Health and the accompanying HealthKit framework breaks down those silos. It brings together all that data together and puts it all in one, convenient, easy to refer to place.
Siri, Apple’s virtual personal assistant, didn’t get as many new features as it has in years past, but it did get the ability to identify songs via Shazam. Let Siri listen to what’s playing and Siri will tell you the track’s title and give you the option to buy it from the iTunes Store.
When your iPhone or iPad is plugged in, you can now choose to activate Siri by voice alone. Just say “Hey Siri”. (Sadly, “Hey, seriously” activates it as well, so perhaps a more distinct term will eventually have to be adopted.) It is great, however, for when Siri is charging at your bedside or on your desk, while you’re driving and plugged in, or while you’re cooking or otherwise have your hands full.
There’s a new Battery Usage section that, in theory, is similar to OS X Maverick’s battery shaming. However, while things like Phone: Low Signal can show you real sources of battery drain, if you use Tweetbot all day, don’t be surprised if that’s top of your list — not for drain but simply because you won’t stop tweeting.
That said, Battery Usage does show when background activity is the source of power consumption, which can be useful information. As can an app showing up high in the list when you don’t use it much.

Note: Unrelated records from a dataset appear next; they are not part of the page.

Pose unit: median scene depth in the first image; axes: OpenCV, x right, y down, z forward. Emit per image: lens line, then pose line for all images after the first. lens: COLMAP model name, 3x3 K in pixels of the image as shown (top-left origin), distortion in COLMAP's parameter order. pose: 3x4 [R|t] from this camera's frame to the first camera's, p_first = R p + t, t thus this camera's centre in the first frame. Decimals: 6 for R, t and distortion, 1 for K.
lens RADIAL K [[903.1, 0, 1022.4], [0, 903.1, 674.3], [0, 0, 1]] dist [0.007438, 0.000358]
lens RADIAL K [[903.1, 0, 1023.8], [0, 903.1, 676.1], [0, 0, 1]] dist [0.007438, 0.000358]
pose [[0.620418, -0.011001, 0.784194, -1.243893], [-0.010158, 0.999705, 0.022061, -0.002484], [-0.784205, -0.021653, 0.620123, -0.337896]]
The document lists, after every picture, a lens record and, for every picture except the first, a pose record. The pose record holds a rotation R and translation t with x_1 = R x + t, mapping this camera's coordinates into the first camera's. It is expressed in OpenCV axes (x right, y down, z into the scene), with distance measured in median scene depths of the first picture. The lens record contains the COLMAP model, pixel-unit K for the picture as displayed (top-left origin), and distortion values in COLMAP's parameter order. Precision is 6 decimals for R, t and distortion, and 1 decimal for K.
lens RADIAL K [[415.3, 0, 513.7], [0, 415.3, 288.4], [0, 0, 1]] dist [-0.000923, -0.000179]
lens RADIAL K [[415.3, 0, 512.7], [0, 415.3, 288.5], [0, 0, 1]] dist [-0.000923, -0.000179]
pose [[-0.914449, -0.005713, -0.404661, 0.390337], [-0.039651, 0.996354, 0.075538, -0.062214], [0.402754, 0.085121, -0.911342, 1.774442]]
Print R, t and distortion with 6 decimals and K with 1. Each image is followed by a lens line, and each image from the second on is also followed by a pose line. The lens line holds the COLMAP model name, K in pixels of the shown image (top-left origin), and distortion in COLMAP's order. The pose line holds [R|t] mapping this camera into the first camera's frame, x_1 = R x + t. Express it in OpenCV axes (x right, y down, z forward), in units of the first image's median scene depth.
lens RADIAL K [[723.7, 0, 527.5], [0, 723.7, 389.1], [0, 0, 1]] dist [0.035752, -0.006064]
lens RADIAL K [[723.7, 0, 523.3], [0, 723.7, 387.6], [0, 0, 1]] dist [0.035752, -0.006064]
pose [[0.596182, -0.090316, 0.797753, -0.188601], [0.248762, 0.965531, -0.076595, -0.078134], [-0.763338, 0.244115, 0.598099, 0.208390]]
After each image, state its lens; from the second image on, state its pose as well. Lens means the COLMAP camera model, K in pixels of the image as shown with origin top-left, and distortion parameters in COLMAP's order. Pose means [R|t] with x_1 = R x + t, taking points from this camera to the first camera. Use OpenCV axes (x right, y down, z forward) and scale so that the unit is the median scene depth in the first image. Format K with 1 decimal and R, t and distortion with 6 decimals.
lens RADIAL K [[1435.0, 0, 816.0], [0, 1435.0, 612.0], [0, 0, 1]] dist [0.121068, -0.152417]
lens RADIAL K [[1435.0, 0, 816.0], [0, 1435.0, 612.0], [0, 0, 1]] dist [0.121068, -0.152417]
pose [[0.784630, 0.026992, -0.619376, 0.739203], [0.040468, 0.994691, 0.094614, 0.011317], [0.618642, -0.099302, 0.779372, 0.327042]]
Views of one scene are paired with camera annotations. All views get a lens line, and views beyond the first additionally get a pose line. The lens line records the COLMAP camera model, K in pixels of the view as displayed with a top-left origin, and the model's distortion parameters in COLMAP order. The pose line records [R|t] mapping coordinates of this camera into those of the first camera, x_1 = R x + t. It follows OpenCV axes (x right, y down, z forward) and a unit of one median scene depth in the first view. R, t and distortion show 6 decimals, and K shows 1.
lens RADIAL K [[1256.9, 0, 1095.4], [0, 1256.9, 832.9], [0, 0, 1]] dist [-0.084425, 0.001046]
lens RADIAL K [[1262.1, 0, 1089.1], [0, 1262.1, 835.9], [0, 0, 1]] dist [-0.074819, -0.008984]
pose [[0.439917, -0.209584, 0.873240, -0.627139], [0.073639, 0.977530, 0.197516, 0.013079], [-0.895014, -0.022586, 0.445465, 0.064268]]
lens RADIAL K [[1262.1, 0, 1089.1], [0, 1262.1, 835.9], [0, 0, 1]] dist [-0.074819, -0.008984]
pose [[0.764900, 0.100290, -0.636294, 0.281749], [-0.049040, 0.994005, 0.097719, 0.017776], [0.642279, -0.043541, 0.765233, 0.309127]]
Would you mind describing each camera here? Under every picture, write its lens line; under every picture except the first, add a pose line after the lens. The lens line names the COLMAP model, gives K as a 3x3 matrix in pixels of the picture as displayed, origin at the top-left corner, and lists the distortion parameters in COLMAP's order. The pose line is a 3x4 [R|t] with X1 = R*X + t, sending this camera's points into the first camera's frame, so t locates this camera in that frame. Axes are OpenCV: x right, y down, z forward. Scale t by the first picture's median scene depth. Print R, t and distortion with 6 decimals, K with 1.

Triaging mail on the go has also been improved. New gestures let you quickly swipe right to mark a message as read or unread, or swipe left to flag it, trash or archive it, or to get more options. You can also swipe all the way left to trash it immediately.
Given all the new features in iOS 8, I was a bit overwhelmed when I first started using it. Rene Ritchie’s review does a fantastic job of detailing what’s new. My only complaint is the abundance of spelling mistakes in the article – it would be so much better if someone took the time to give it another edit.